練習問題
1 > お彼岸についての本文にある一文「彼岸は浄土思想に由来します。」を英語に訳すこと。
2 > お彼岸とお墓参りについての本文を、最後の文の次から書き継ぐこと。

2017
09
株式会社サンレー

 代表取締役社長

  佐久間庸和

ご先祖さまを大切にすれば、

 仕事も人生も好転する!

●お盆とお彼岸
 この8月のお盆には、みなさんはお墓参りに行きましたか。そして9月はお彼岸の季節です。20日に彼岸入り、23日が「秋分の日」で、26日が彼岸明けです。彼岸は浄土思想に由来します。
 阿弥陀如来が治める極楽浄土(西方浄土ともいう)は、西方の遥か彼方にあると考えられていました。そのため、真西に太陽が沈む春分・秋分の日は夕日が極楽浄土への「道しるべ」となると考えられていたのです。
 極楽浄土への道を「白道(びゃくどう)」といい、信じて進めば、必ず極楽浄土に至るという信仰が生まれ、現在に至っています。お彼岸は春分、秋分の日に当たり、昼夜の長さが等しくなることから釈迦の教えである偏りのない考え方「中道(ちゅうどう)」を表すとも言われています。本来の意味は、煩悩を脱した悟りの境地のことです。

●「おかげさまで」という考え方
 三途の川をはさんで、こちら側(人間)の世界を此岸(しがん)と呼び、向こう側(仏様)の世界を彼岸(ひがん)と呼びます。お彼岸の間、仏壇を美しく整え、花、供物を供え、線香、灯明をあげ、お参りします。お墓参りはお盆、春秋のお彼岸、故人の命日、正月などに行うのが一般的ですが、それ以外の日にもできるだけお参りするのが望ましいとされます。

(保存データ項目)
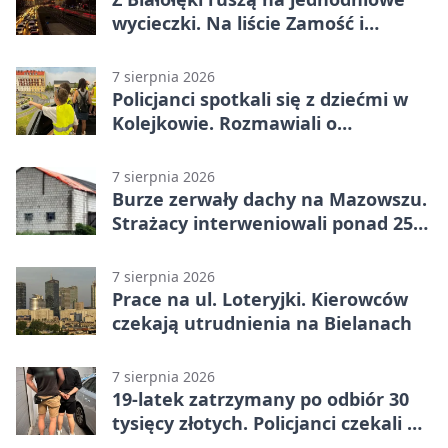
wycieczki. Na liście Zamość i
Kraków
7 sierpnia 2026
Policjanci spotkali się z dziećmi w
Kolejkowie. Rozmawiali o
wakacyjnych zagrożeniach
7 sierpnia 2026
Burze zerwały dachy na Mazowszu.
Strażacy interweniowali ponad 250
razy
7 sierpnia 2026
Prace na ul. Loteryjki. Kierowców
czekają utrudnienia na Bielanach
7 sierpnia 2026
19-latek zatrzymany po odbiór 30
tysięcy złotych. Policjanci czekali w
mieszkaniu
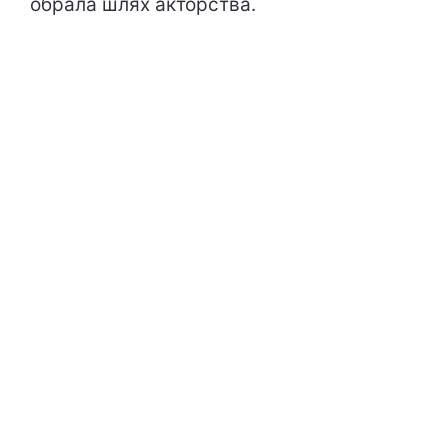
обрала шлях акторства.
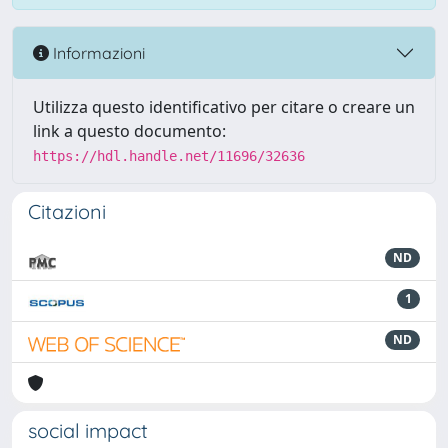
Informazioni
Utilizza questo identificativo per citare o creare un
link a questo documento:
https://hdl.handle.net/11696/32636
Citazioni
ND
1
ND
social impact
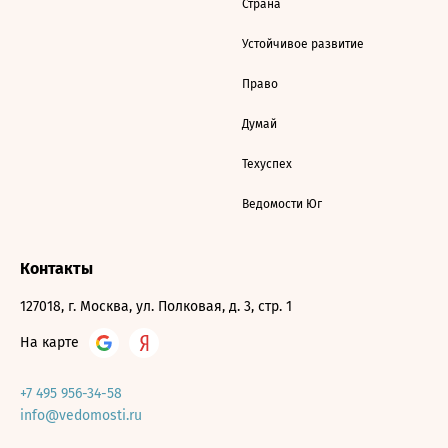
Страна
Устойчивое развитие
Право
Думай
Техуспех
Ведомости Юг
Контакты
127018, г. Москва, ул. Полковая, д. 3, стр. 1
На карте
+7 495 956-34-58
info@vedomosti.ru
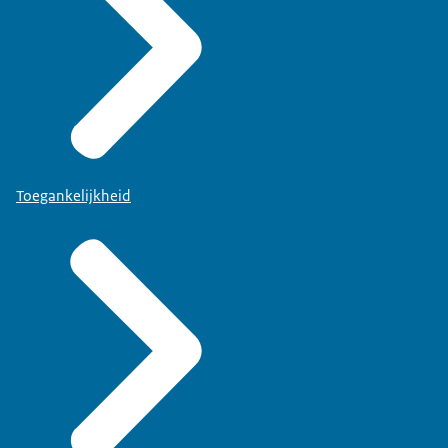
Toegankelijkheid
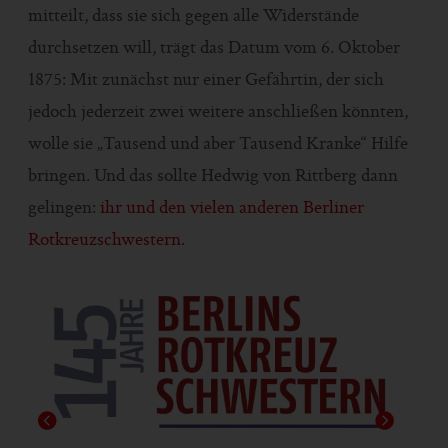
mitteilt, dass sie sich gegen alle Widerstände
durchsetzen will, trägt das Datum vom 6. Oktober
1875: Mit zunächst nur einer Gefährtin, der sich
jedoch jederzeit zwei weitere anschließen könnten,
wolle sie „Tausend und aber Tausend Kranke“ Hilfe
bringen. Und das sollte Hedwig von Rittberg dann
gelingen:
ihr und den vielen anderen Berliner
Rotkreuzschwestern.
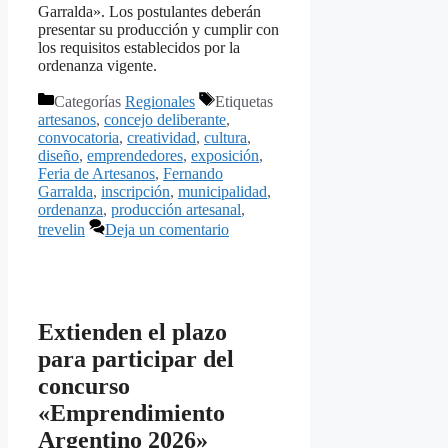
Garralda». Los postulantes deberán
presentar su producción y cumplir con
los requisitos establecidos por la
ordenanza vigente.
Categorías
Regionales
Etiquetas
artesanos
,
concejo deliberante
,
convocatoria
,
creatividad
,
cultura
,
diseño
,
emprendedores
,
exposición
,
Feria de Artesanos
,
Fernando
Garralda
,
inscripción
,
municipalidad
,
ordenanza
,
producción artesanal
,
trevelin
Deja un comentario
Extienden el plazo
para participar del
concurso
«Emprendimiento
Argentino 2026»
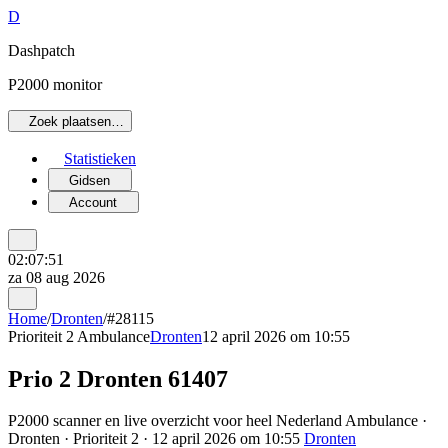
D
Dashpatch
P2000 monitor
Zoek plaatsen…
Statistieken
Gidsen
Account
02:07:51
za 08 aug 2026
Home
/
Dronten
/
#28115
Prioriteit 2
Ambulance
Dronten
12 april 2026 om 10:55
Prio 2 Dronten 61407
P2000 scanner en live overzicht voor heel Nederland Ambulance ·
Dronten · Prioriteit 2 · 12 april 2026 om 10:55
Dronten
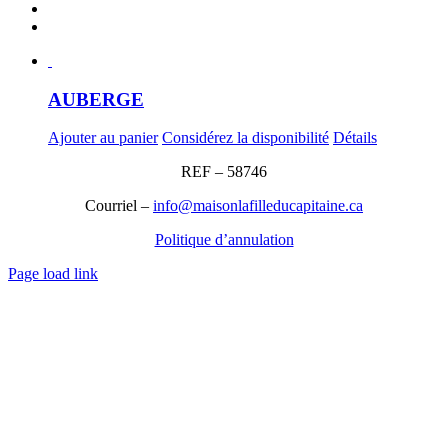
AUBERGE
Ajouter au panier
Considérez la disponibilité
Détails
REF – 58746
Courriel –
info@maisonlafilleducapitaine.ca
Politique d’annulation
Page load link
Aller
en
haut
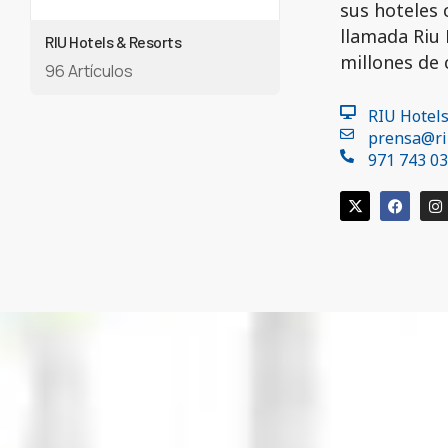
sus hoteles 
llamada Riu 
RIU Hotels & Resorts
millones de 
96 Artículos
RIU Hotels
prensa@ri
971 743 0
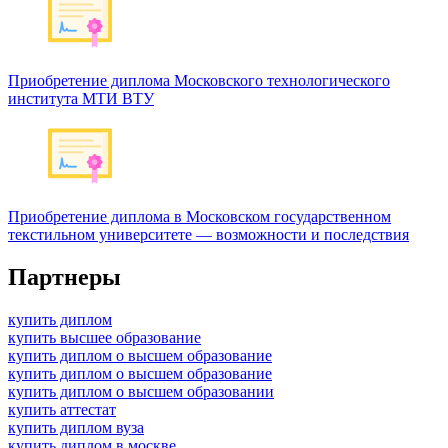
Приобретение диплома Московского технологического
института МТИ ВТУ
Приобретение диплома в Московском государственном
текстильном университете — возможности и последствия
Партнеры
купить диплом
купить высшее образование
купить диплом о высшем образование
купить диплом о высшем образование
купить диплом о высшем образовании
купить аттестат
купить диплом вуза
купить диплом в москве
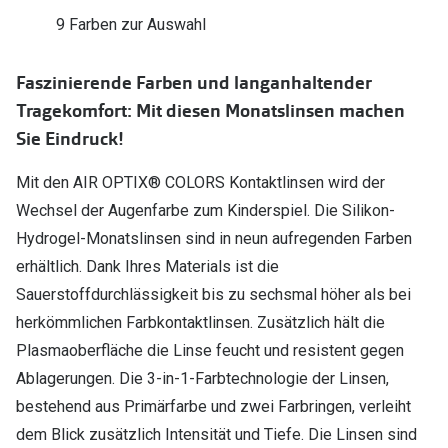
9 Farben zur Auswahl
Faszinierende Farben und langanhaltender
Tragekomfort: Mit diesen Monatslinsen machen
Sie Eindruck!
Mit den AIR OPTIX® COLORS Kontaktlinsen wird der
Wechsel der Augenfarbe zum Kinderspiel. Die Silikon-
Hydrogel-Monatslinsen sind in neun aufregenden Farben
erhältlich. Dank Ihres Materials ist die
Sauerstoffdurchlässigkeit bis zu sechsmal höher als bei
herkömmlichen Farbkontaktlinsen. Zusätzlich hält die
Plasmaoberfläche die Linse feucht und resistent gegen
Ablagerungen. Die 3-in-1-Farbtechnologie der Linsen,
bestehend aus Primärfarbe und zwei Farbringen, verleiht
dem Blick zusätzlich Intensität und Tiefe. Die Linsen sind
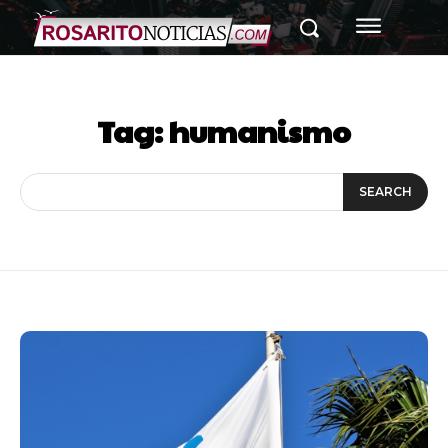
Tag:
humanismo
SEARCH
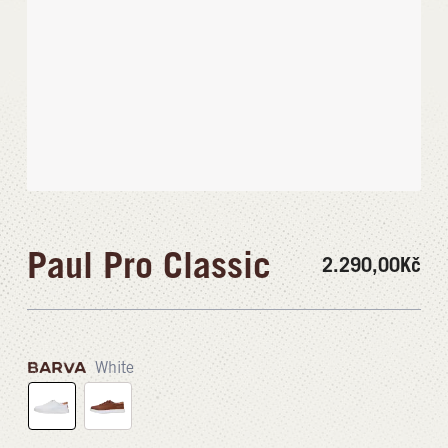
Paul Pro Classic
2.290,00
Kč
BARVA
White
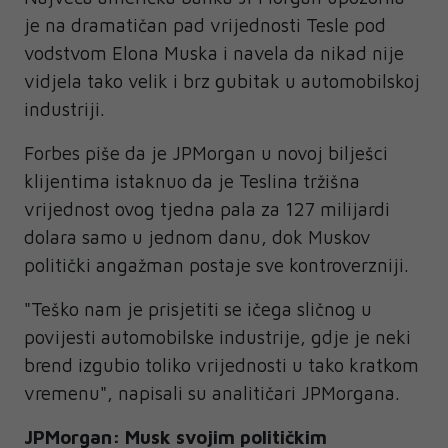
je na dramatičan pad vrijednosti Tesle pod
vodstvom Elona Muska i navela da nikad nije
vidjela tako velik i brz gubitak u automobilskoj
industriji.
Forbes piše da je JPMorgan u novoj bilješci
klijentima istaknuo da je Teslina tržišna
vrijednost ovog tjedna pala za 127 milijardi
dolara samo u jednom danu, dok Muskov
politički angažman postaje sve kontroverzniji.
"Teško nam je prisjetiti se ičega sličnog u
povijesti automobilske industrije, gdje je neki
brend izgubio toliko vrijednosti u tako kratkom
vremenu", napisali su analitičari JPMorgana.
JPMorgan: Musk svojim političkim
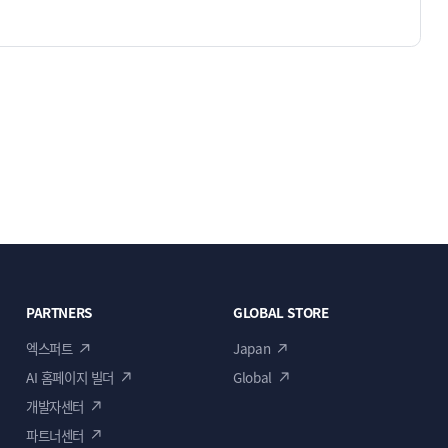
PARTNERS
GLOBAL STORE
엑스퍼트
Japan
AI 홈페이지 빌더
Global
개발자센터
파트너센터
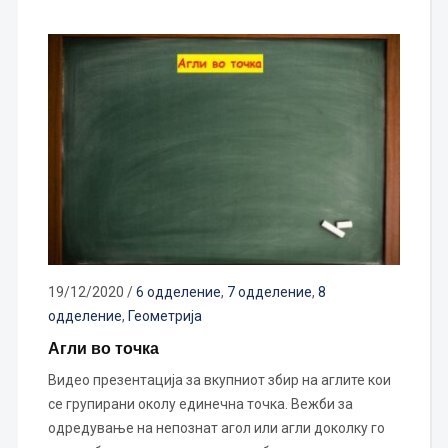
19/12/2020
/
6 одделение
,
7 одделение
,
8
одделение
,
Геометрија
Агли во точка
Видео презентација за вкупниот збир на аглите кои
се групирани околу единечна точка. Вежби за
одредување на непознат агол или агли доколку го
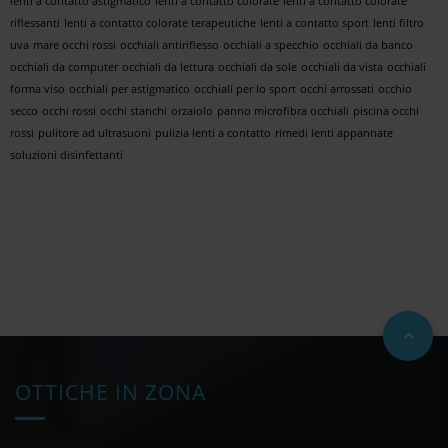
lenti a contatto astigmatico
lenti a contatto colorate
lenti a contatto colorate
riflessanti
lenti a contatto colorate terapeutiche
lenti a contatto sport
lenti filtro
uva
mare occhi rossi
occhiali antiriflesso
occhiali a specchio
occhiali da banco
occhiali da computer
occhiali da lettura
occhiali da sole
occhiali da vista
occhiali
forma viso
occhiali per astigmatico
occhiali per lo sport
occhi arrossati
occhio
secco
occhi rossi
occhi stanchi
orzaiolo
panno microfibra occhiali
piscina occhi
rossi
pulitore ad ultrasuoni
pulizia lenti a contatto
rimedi lenti appannate
soluzioni disinfettanti
OTTICHE IN ZONA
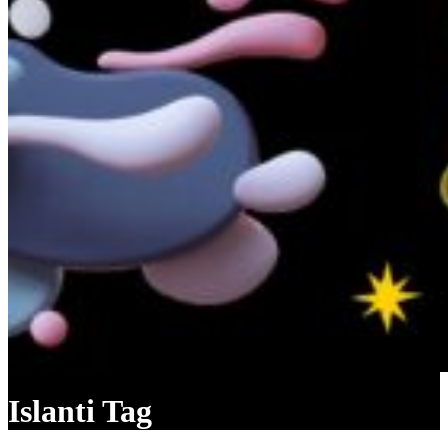
Islanti Tag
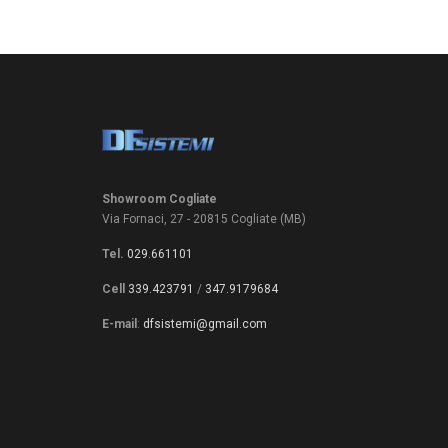
Showroom Cogliate
Via Fornaci, 27 - 20815 Cogliate (MB)
Tel.
029.661101
Cell
339.423791
/
347.9179684
E-mail
:
dfsistemi@gmail.com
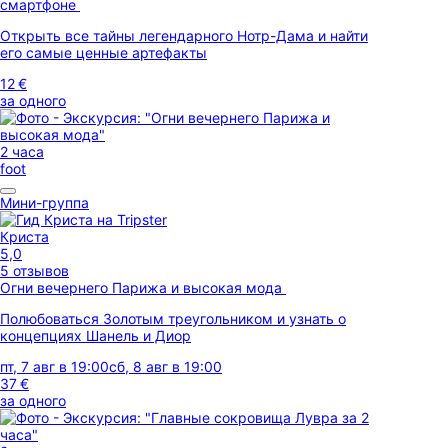
смартфоне
Открыть все тайны легендарного Нотр-Дама и найти
его самые ценные артефакты
12 €
за одного
2 часа
foot
Мини-группа
Криста
5,0
5 отзывов
Огни вечернего Парижа и высокая мода
Полюбоваться Золотым треугольником и узнать о
концепциях Шанель и Диор
пт, 7 авг в 19:00
сб, 8 авг в 19:00
37 €
за одного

解答
1 > Higan derives from Pure Land thought.

2 >
 お墓参り、あるいは法要など、親戚一同が集まることで、人は一族という「つながり」を知るのです。社会の最小単位は家族であり、血縁です。それが脈々とつながっているのが、ご先祖さまです。
 おかげさまで、わが社は昨年11月18日に創立50周年を迎えることができました。この「おかげさま」の考え方こそが「先祖を思う」ことにつながると、わたしは考えています。ここに物事が好転する秘密があります。

●「おかげさま」とは何か
 「おかげさま」の語源・由来は、他人から受ける利益や恩恵を意味する「おかげ」。それに「様(さま)」をつけて、丁寧にしたものです。古くから「陰(かげ)」とは、神仏などの偉大なものの陰で、その庇護を受ける意味として使われています。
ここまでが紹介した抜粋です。